Extrait à lire:
Le corps s’adapte à un point exceptionnel que j’aime à observer depuis ma/ mes grossesses. Notre société au mode de vie et système de santé occidentale a tendance à vouloir lisser les ressentis et la douleur, alors que nous avons déjà en nous une grosse capacité à résoudre et réguler ces informations.
Encore faut-il les entendre, puis apprendre à les écouter. Je vous invite à lire ou relire Tétée où? où j’en parlais.
Donc en début de vie “officielle” de maman je commençais à expérimenter néanmoins ce que j’ai appelé mon sommeil de marin.
Depuis Noël, cela a pris une autre tournure. Et nous avons atteint l’hiver et le manque de lumière qui répare naturellement déjà pas mal de chose quand le sommeil manque.
Étant moi-même malade avec mon bébé (vraiment malade comme je n’avais plus l’habitude), le sommeil de marin a puisé dans mes ressources qui m’apparaissent comme le voyant d'essence qui s’allume sur un tableau de bord. Selon les réservoirs disons qu’il me restait 40 km avant la panne sèche. Et la panne sèche malade avec un bébé, allume d’autres voyants qui en plus d’immobiliser votre véhicule peut en immobiliser au moins un autre car il dépend totalement de vous. Sans compter le véhicule conjoint, au final on peut assister à un carambolage familial qui ressemblerait à ces gros semi remorques qui transportent des véhicules bons pour la casse sur l’autoroute !
L’image me fait bien marrer et pour filer la métaphore de fille de garagiste, je dirais
“Ne vous inquiétez pas, j’en ai encore sous la pédale !”.
Oui c’est vrai, mais atteindre ce genre de limite physique doit servir.
En effet mes réveils la nuit se sont intensifiés si bien que mon sommeil a fini par s’interrompre systématiquement dans mes cycles profonds. Ou plutôt, je n’ai plus eu de cycle complet, réparateur, pas même un.
Si bien que les quelques fois où j’en termine un, voire deux car Monsieur prend le relais ou que le petit paquet se réveille moins, j’ai une sensation d’extrême réparation.
Véritablement. Si bien que je suis persuadée d’avoir dormi 4 ou 5 heures, ce qui équivaudrait à une nuit de huit heures en temps normal.
Le cercle vicieux s’installe alors.

Données fournies:
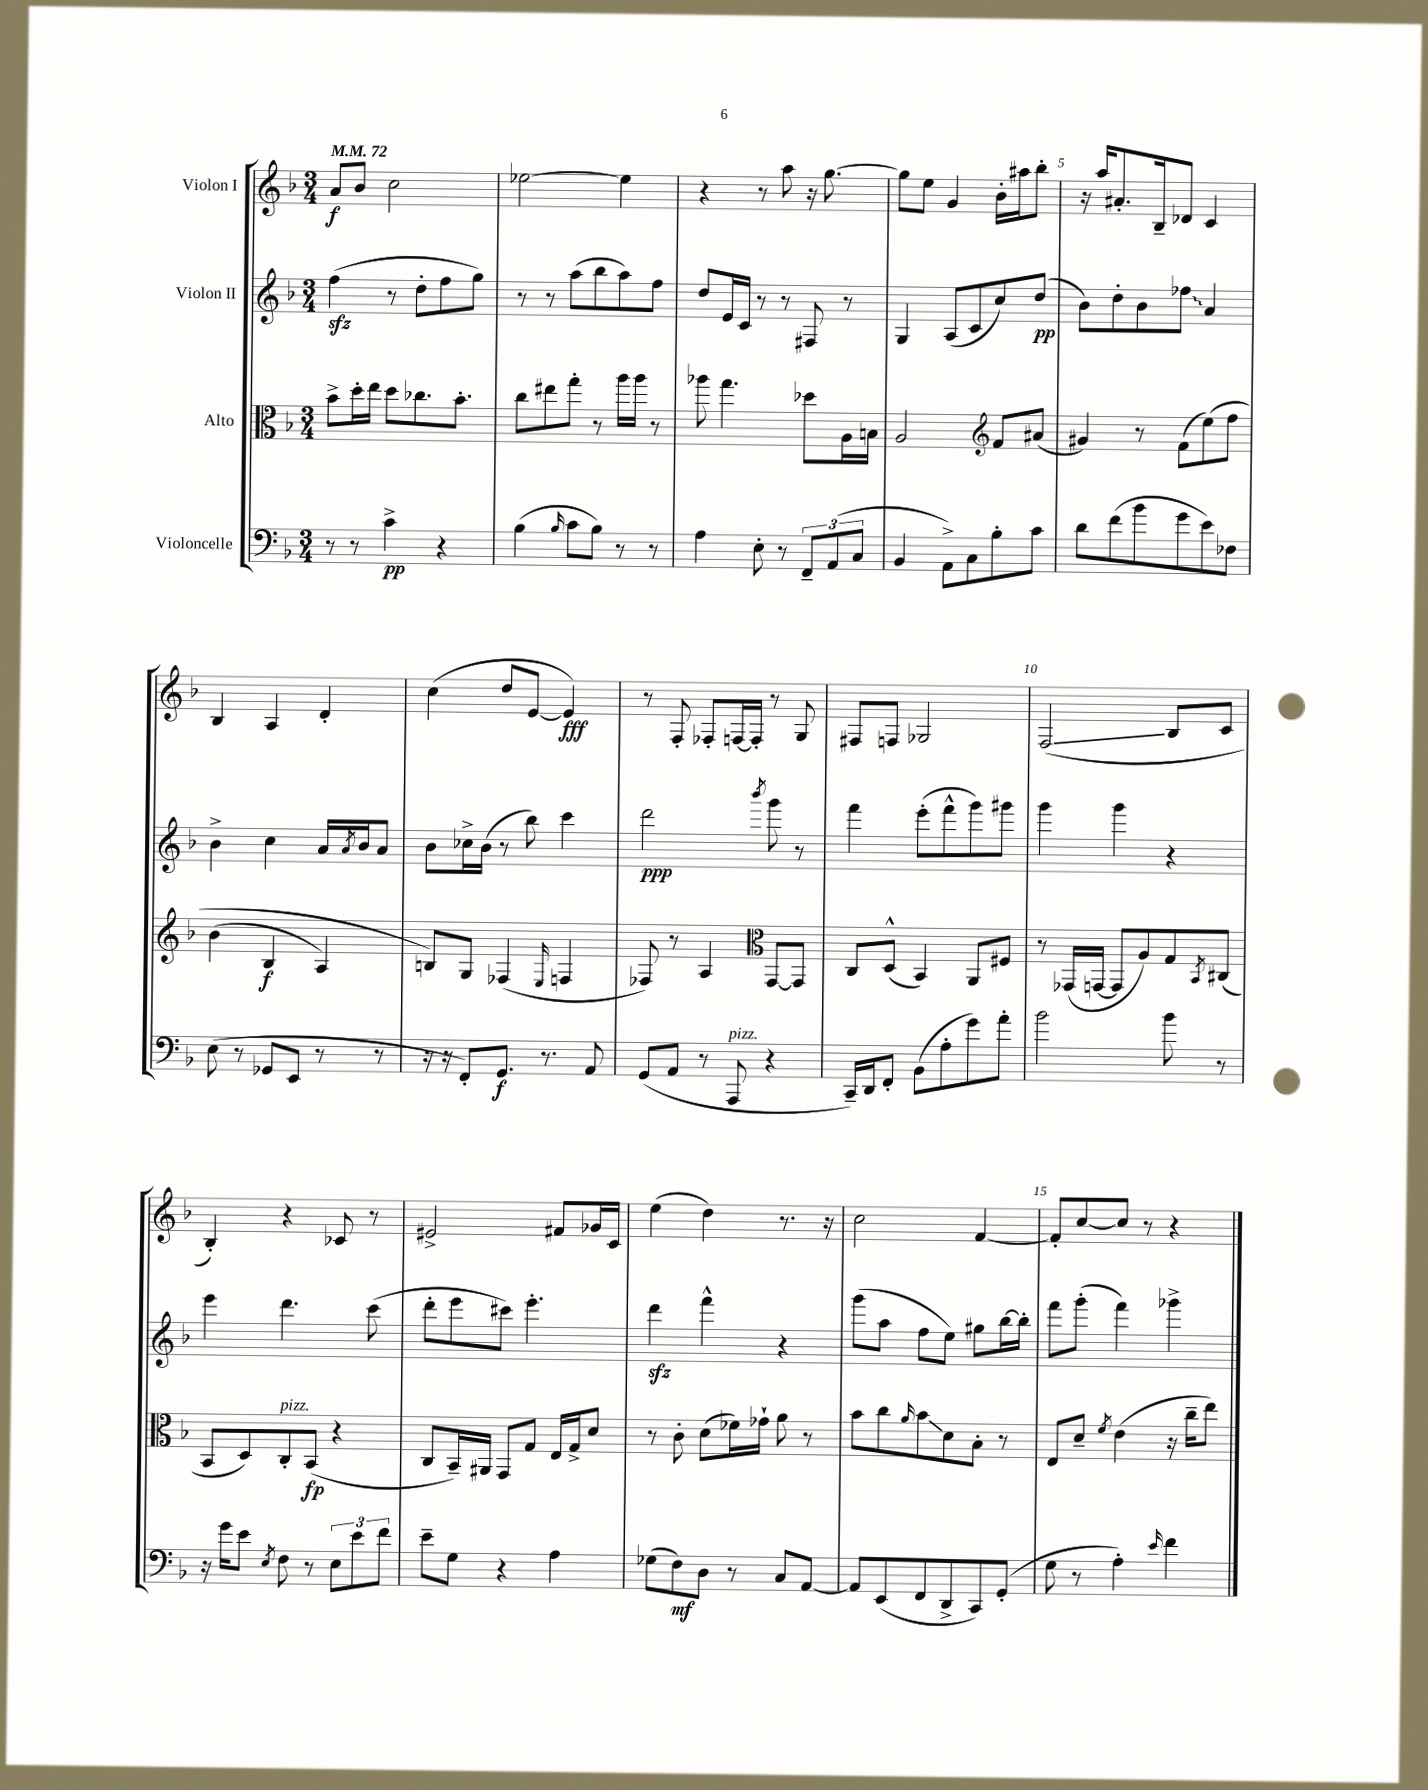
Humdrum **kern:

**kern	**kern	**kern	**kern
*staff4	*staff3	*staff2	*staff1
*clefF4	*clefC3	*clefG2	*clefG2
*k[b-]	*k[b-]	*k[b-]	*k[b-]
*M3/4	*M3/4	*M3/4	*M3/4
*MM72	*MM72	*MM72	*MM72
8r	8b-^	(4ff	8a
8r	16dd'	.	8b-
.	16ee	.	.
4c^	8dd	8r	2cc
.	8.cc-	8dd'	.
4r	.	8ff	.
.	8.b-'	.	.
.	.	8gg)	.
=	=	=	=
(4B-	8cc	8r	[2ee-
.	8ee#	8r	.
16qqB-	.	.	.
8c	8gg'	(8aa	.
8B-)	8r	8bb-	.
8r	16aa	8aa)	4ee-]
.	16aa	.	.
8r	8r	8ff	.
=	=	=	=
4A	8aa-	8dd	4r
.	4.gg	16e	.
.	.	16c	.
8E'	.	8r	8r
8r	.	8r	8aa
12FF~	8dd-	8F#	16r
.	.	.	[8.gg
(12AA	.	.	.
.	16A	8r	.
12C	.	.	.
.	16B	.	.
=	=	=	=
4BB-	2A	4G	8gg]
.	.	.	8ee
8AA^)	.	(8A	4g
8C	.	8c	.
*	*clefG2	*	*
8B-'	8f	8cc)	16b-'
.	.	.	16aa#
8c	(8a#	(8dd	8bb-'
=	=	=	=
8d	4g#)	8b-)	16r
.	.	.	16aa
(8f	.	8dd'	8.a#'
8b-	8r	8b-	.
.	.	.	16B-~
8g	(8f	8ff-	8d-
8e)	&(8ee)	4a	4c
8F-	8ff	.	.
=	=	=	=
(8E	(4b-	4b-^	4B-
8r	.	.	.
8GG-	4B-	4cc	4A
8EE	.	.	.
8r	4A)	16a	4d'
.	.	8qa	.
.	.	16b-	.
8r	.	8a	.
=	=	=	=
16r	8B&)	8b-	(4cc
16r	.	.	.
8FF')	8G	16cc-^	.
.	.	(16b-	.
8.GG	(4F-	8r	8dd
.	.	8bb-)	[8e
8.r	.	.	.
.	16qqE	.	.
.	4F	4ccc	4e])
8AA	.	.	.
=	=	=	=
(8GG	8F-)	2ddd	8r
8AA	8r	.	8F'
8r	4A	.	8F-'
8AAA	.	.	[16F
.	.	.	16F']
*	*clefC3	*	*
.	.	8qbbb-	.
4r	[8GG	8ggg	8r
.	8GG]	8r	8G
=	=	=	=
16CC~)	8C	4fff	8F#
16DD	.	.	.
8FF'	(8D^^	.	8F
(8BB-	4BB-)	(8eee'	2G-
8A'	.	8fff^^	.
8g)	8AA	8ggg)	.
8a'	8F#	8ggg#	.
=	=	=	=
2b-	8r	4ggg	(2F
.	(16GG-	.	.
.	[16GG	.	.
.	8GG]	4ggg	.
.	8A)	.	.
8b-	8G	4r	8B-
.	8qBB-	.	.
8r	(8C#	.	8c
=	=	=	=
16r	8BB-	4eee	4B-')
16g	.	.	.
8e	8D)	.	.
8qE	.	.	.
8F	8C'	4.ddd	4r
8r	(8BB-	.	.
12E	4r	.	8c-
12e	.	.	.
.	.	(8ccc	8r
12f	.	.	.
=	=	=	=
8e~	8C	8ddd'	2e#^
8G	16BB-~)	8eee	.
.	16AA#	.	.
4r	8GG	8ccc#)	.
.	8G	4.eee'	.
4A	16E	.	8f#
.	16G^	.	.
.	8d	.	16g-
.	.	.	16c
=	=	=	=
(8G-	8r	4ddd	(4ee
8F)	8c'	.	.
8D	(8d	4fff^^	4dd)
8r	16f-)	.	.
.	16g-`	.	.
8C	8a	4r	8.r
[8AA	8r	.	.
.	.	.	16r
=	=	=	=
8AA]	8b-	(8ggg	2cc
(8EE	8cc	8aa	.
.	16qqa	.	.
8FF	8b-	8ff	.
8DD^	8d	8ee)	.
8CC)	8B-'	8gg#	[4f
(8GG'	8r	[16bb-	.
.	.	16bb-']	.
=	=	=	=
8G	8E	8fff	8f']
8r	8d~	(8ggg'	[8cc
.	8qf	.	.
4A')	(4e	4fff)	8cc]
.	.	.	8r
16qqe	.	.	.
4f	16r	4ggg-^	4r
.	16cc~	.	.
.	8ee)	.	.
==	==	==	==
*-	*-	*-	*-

Énoncé 1: Dans l'extrait, combien de kilomètres restait-il avant la panne sèche, selon les réservoirs ?
Énoncé 2: Recopiez dans l'extrait tout le passage qui va de « L’image me fait » jusqu'à « sensation d’extrême réparation. ».
Énoncé 3: Relevez dans l'extrait toutes les quantités accompagnées d'une unité de distance ou de durée.
Les lignes n'ont aucun rapport avec l'extrait.

Bonne réponse 1: Il restait 40 km avant la panne sèche.

Bonne réponse 2:
L’image me fait bien marrer et pour filer la métaphore de fille de garagiste, je dirais
“Ne vous inquiétez pas, j’en ai encore sous la pédale !”.
Oui c’est vrai, mais atteindre ce genre de limite physique doit servir.
En effet mes réveils la nuit se sont intensifiés si bien que mon sommeil a fini par s’interrompre systématiquement dans mes cycles profonds. Ou plutôt, je n’ai plus eu de cycle complet, réparateur, pas même un.
Si bien que les quelques fois où j’en termine un, voire deux car Monsieur prend le relais ou que le petit paquet se réveille moins, j’ai une sensation d’extrême réparation.

Bonne réponse 3:
40 km
4 ou 5 heures
huit heures